11/01/2026
Hello!
I had the baby! A whole year ago 🤣
So, here’s the long overdue update that I have been mulling over for a long time.
I want to start with an apology, as I have several messages and enquires that I haven’t opened or replied to. This is the first time I’ve logged onto this account with intent for a very long time.
I gave birth in January 2025, with the plan of returning to work in the April. (Which clearly didn’t happen) to say I’ve hidden from the world this last year is an understatement.
I’ve gone back-and-forth over how much to share on this, but im aware that 90% of the people that follow this page are Mum’s of young children, I’m posting this in the hope it will resonate with some.
Within days of giving birth, I fell into postnatal depression, which I’ve struggled to navigate ever since. This isn’t something i experienced with my first born, so it came as a surprise to us.
As my son started nursery last week, I find myself looking back over the last year with the typical Mum guilt and with a feeling of being lost, unsure of the next steps and the path ahead.
Realising that I have never taken him to a park, he’s never been on a swing, never been to a baby group or experienced soft play. Aside from his cousin, he hasn’t seen another baby or met a child his own age. We’ve never played with paint or done a messy activity - which is the polar opposite to the first year of my daughters life.
Now he is turning 1 and in nursery, the natural thing to do is for me to go back to work - Which I would love to be able to do, however I couldn’t host a baby group when I don’t have the confidence to attend one myself.
I used to love my job, I enjoyed meeting Mum’s and watching their babies develop. But, until I can process the last year & learn to enjoy my own baby, I can’t begin sessions again as it wouldn’t be genuine, and I’m sure that would show.
In the meantime, my plan is going to be to find a small part-time employed job, to build my confidence back up in the world.
Then, when I feel like Teigan again, I would love to start my classes back up.
Women don’t have it easy, we set aside our career to have our children which should be recognised a lot more than it is.
For me, I created this business from scratch, building it up and making it successful. I used to be so proud of who I was.

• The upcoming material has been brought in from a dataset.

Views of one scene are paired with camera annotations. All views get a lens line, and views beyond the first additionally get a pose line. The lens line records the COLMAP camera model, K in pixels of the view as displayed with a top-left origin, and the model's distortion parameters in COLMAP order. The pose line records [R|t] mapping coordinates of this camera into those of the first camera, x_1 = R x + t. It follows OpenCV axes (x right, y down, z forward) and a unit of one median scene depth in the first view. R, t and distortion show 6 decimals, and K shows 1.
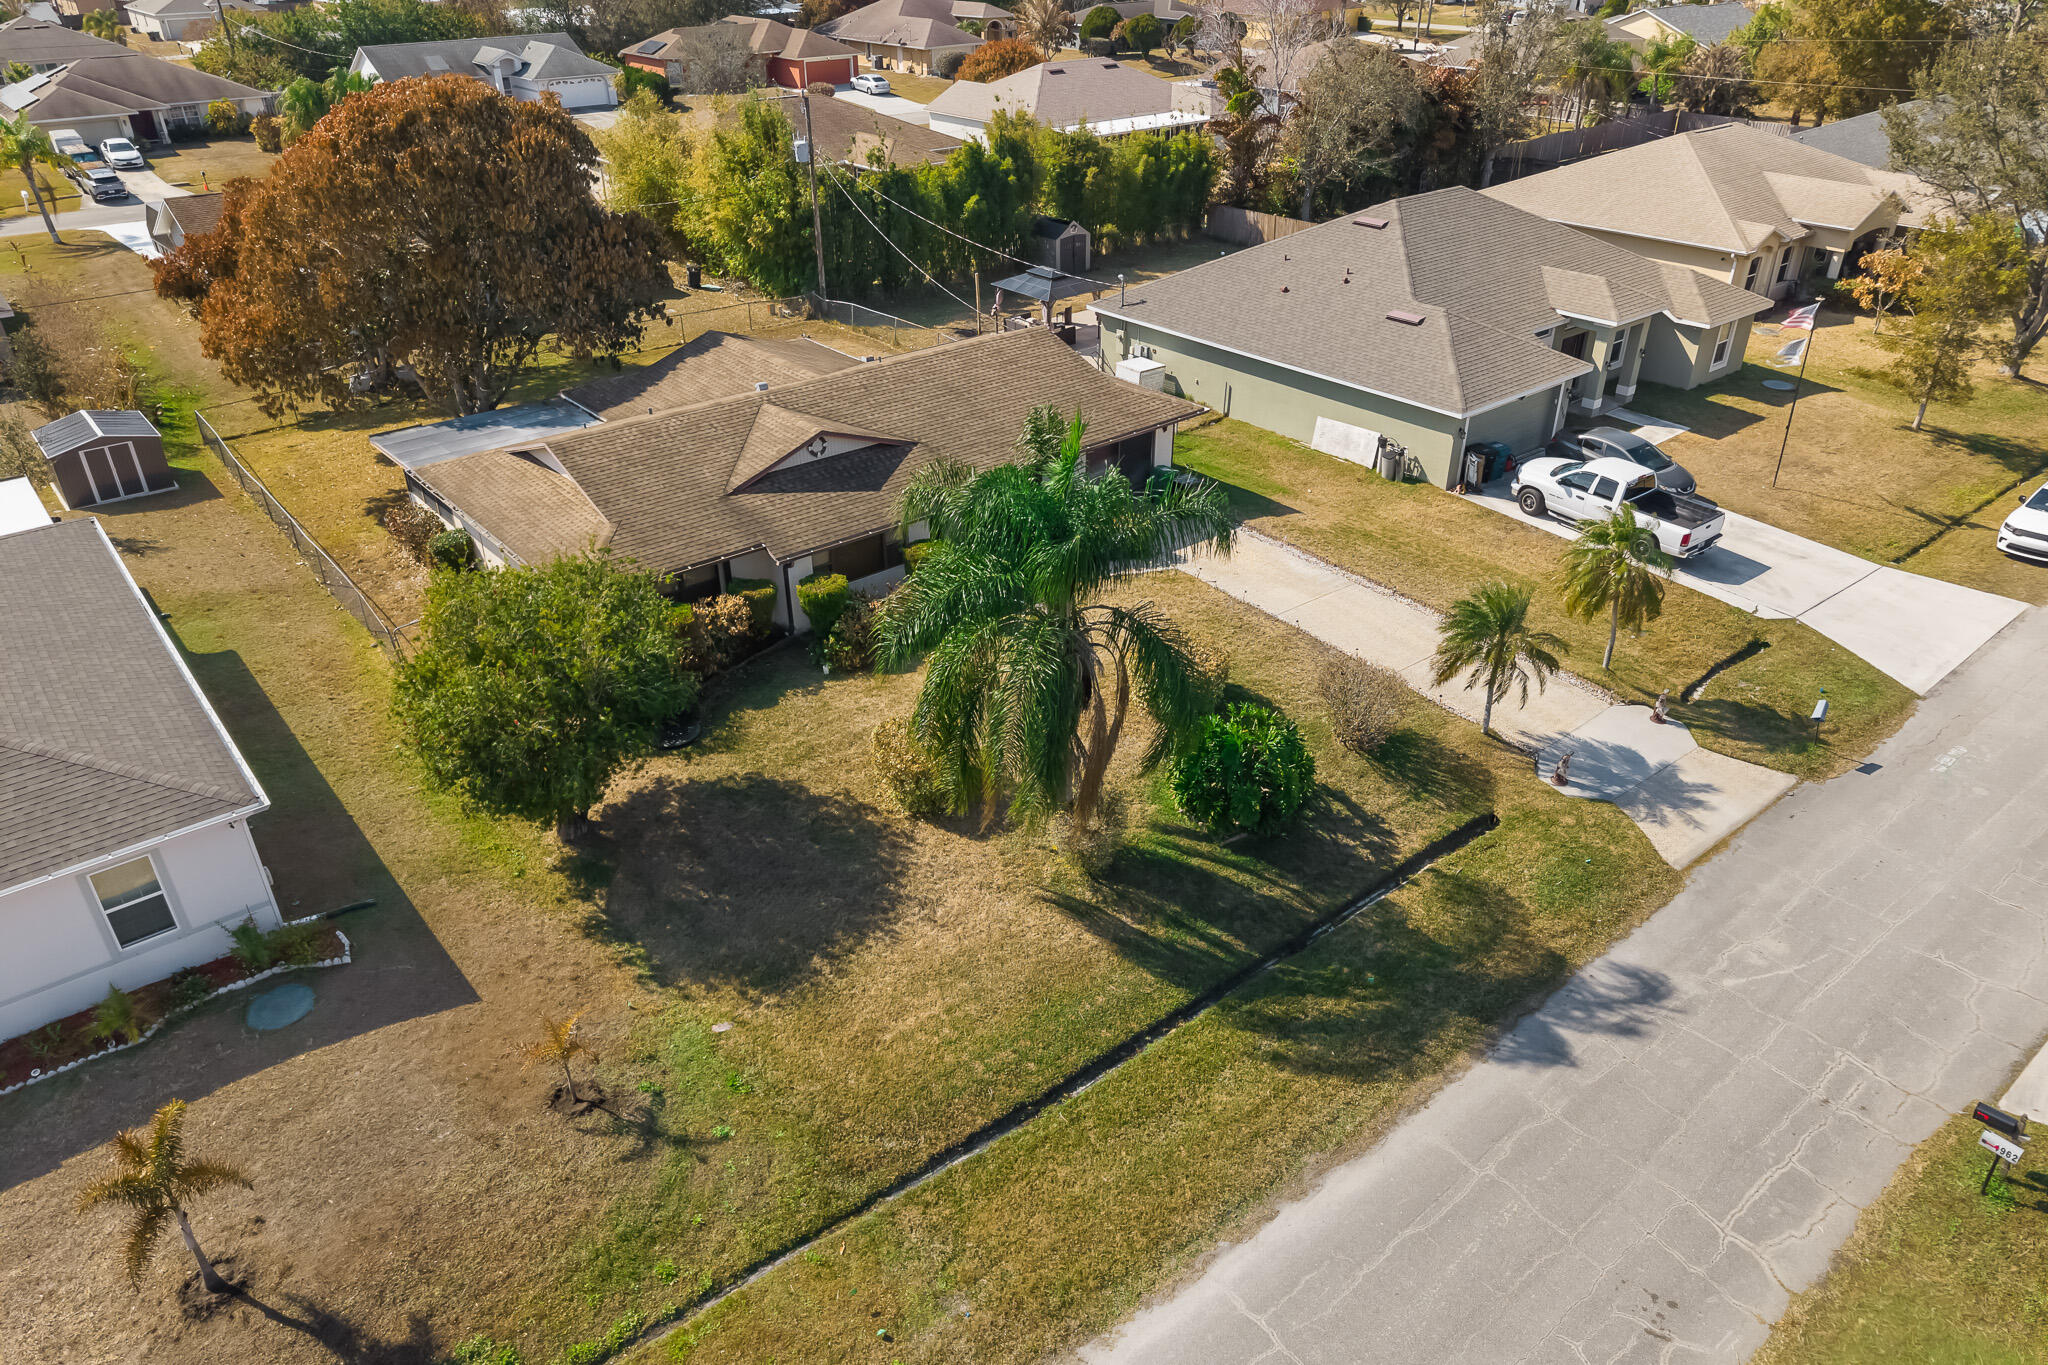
lens RADIAL K [[1398.7, 0, 1024.0], [0, 1398.7, 682.5], [0, 0, 1]] dist [0.004488, -0.003828]
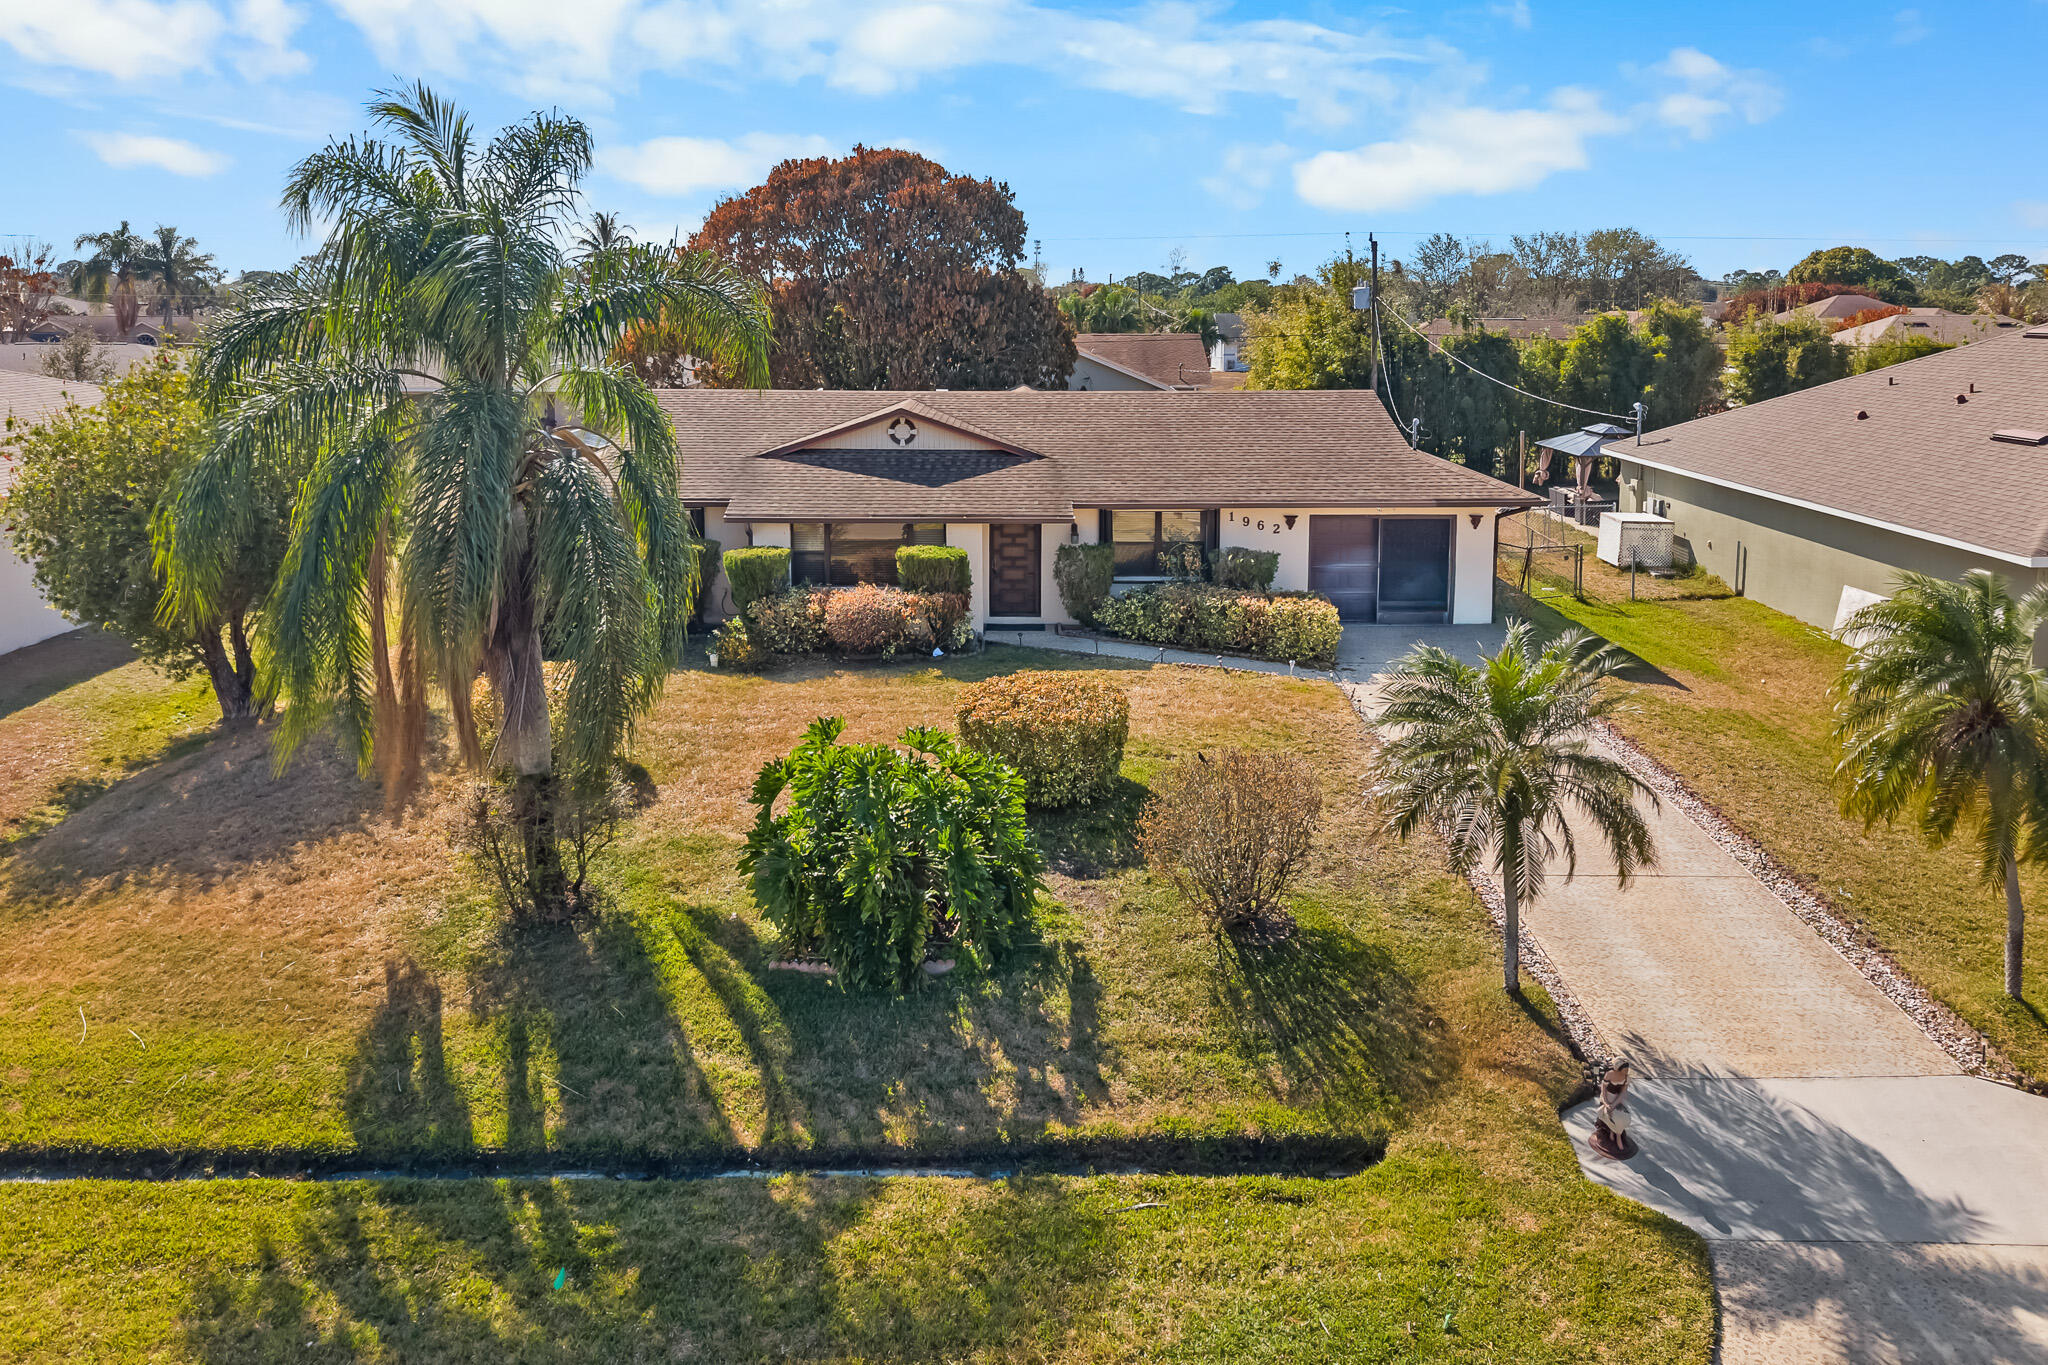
lens RADIAL K [[1455.7, 0, 1026.5], [0, 1455.7, 451.3], [0, 0, 1]] dist [0.003333, -0.006627]
pose [[0.773172, 0.069137, -0.630417, 0.482503], [-0.315810, 0.903999, -0.288183, 0.061634], [0.549972, 0.421907, 0.720781, 0.524562]]
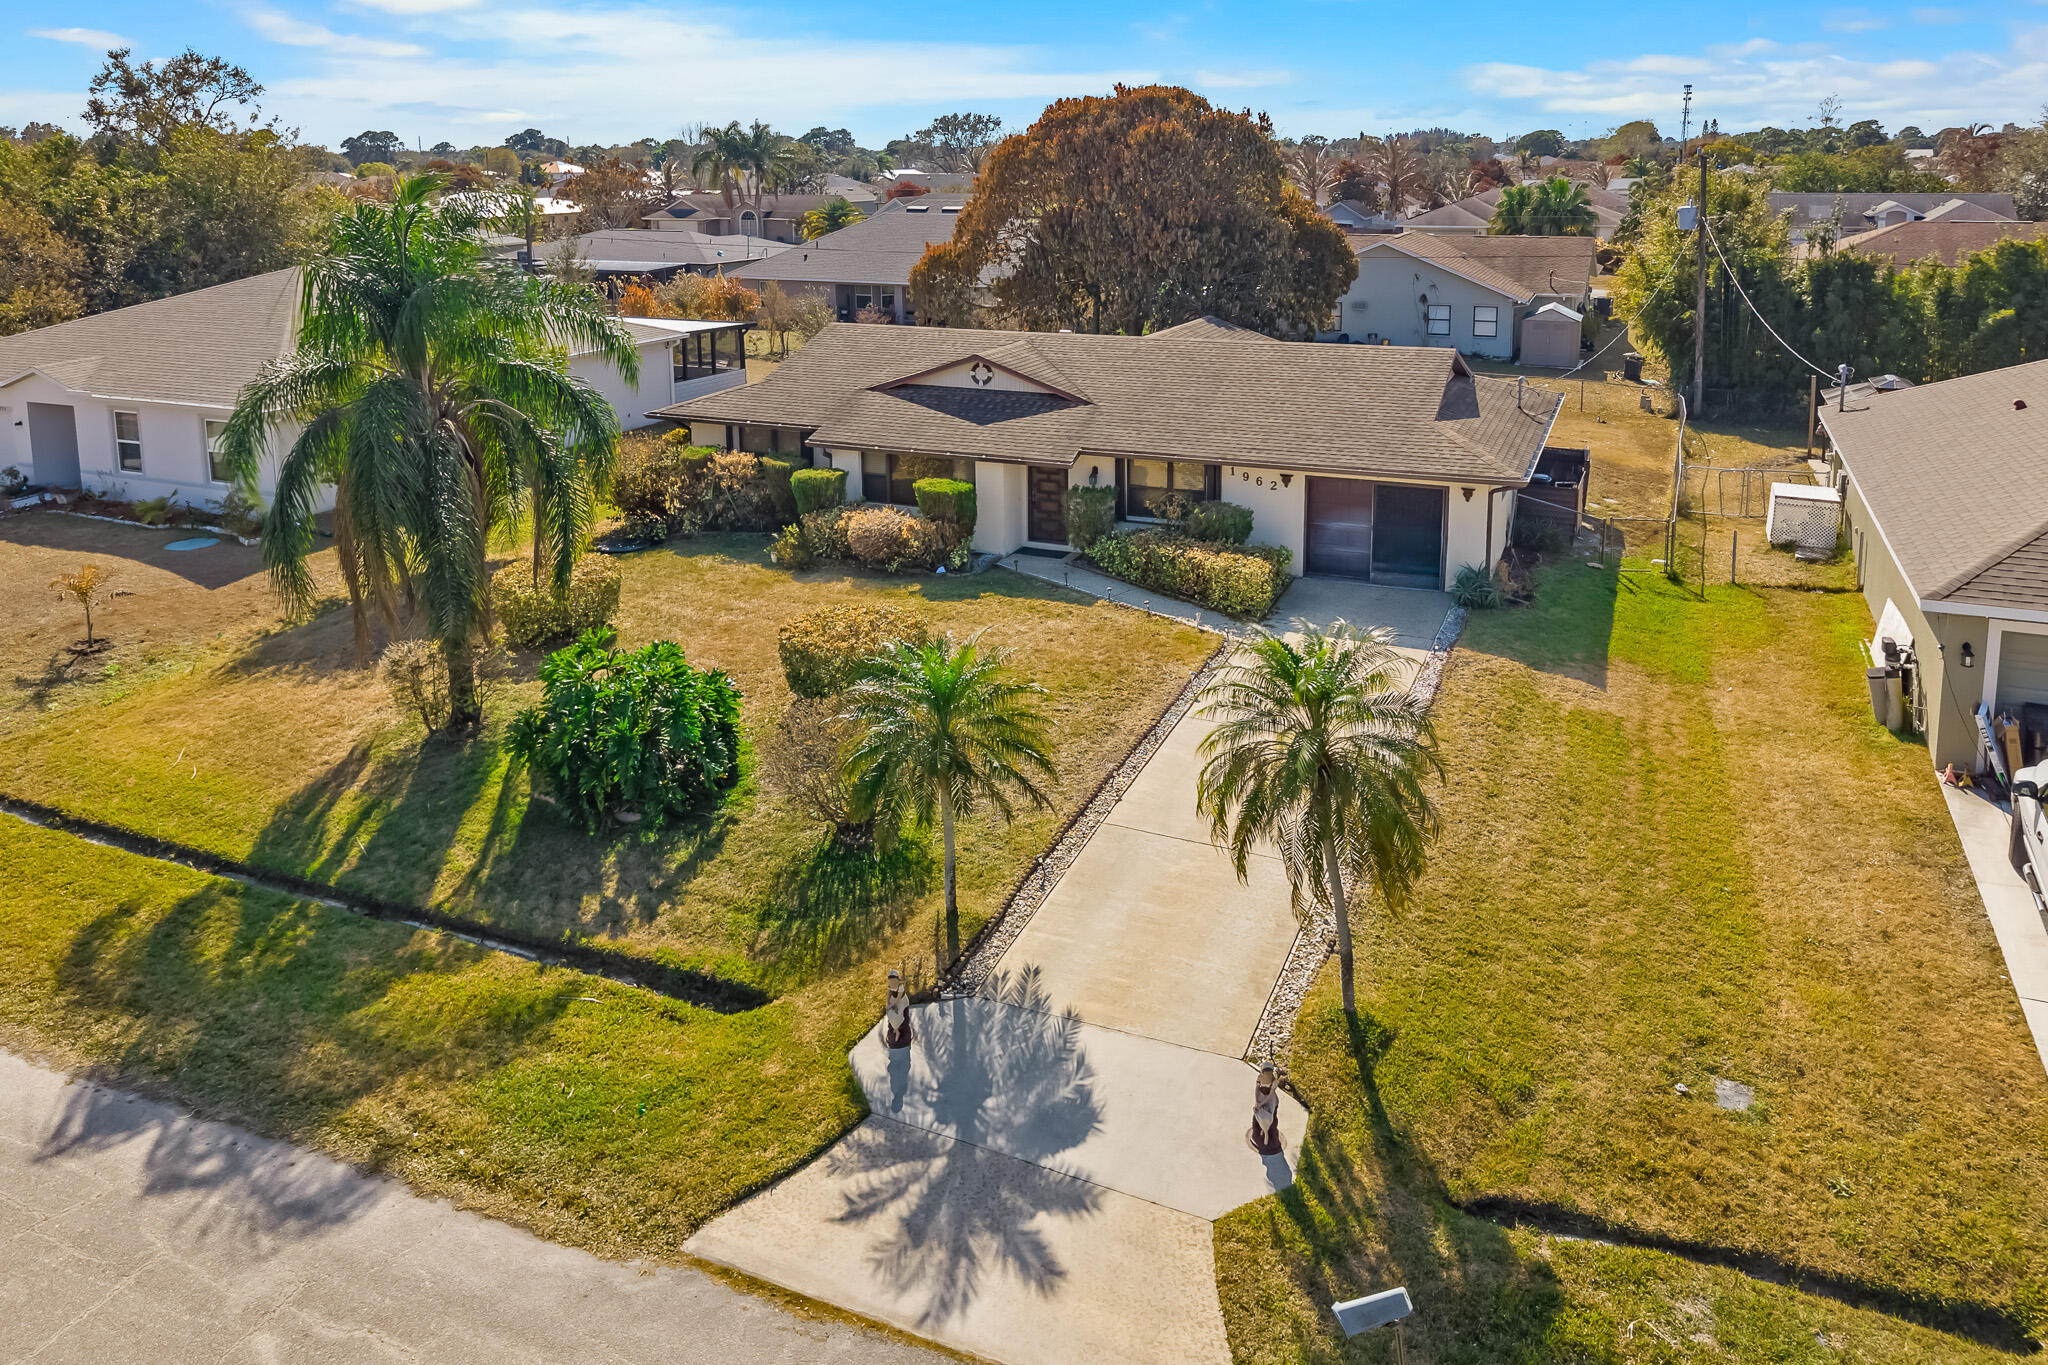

I don’t think I will ever be that woman again, at least not 100% of her, and I certainly won’t run my classes the way I used to.
I understand now, that not every mum wants to go to a baby group to make friends, or to show off their child’s newest outfit, or to fill in a spare couple of hours.
Some mums, are just gasping for air. That might sound dramatic, but until you’ve been through it, I don’t think you can understand the strangulation of postnatal depression.
So basically, what I want to say is - bear with me.
The plan is certainly to see you all again, hopefully very soon, but at this time, there isn’t a timeframe or a plan.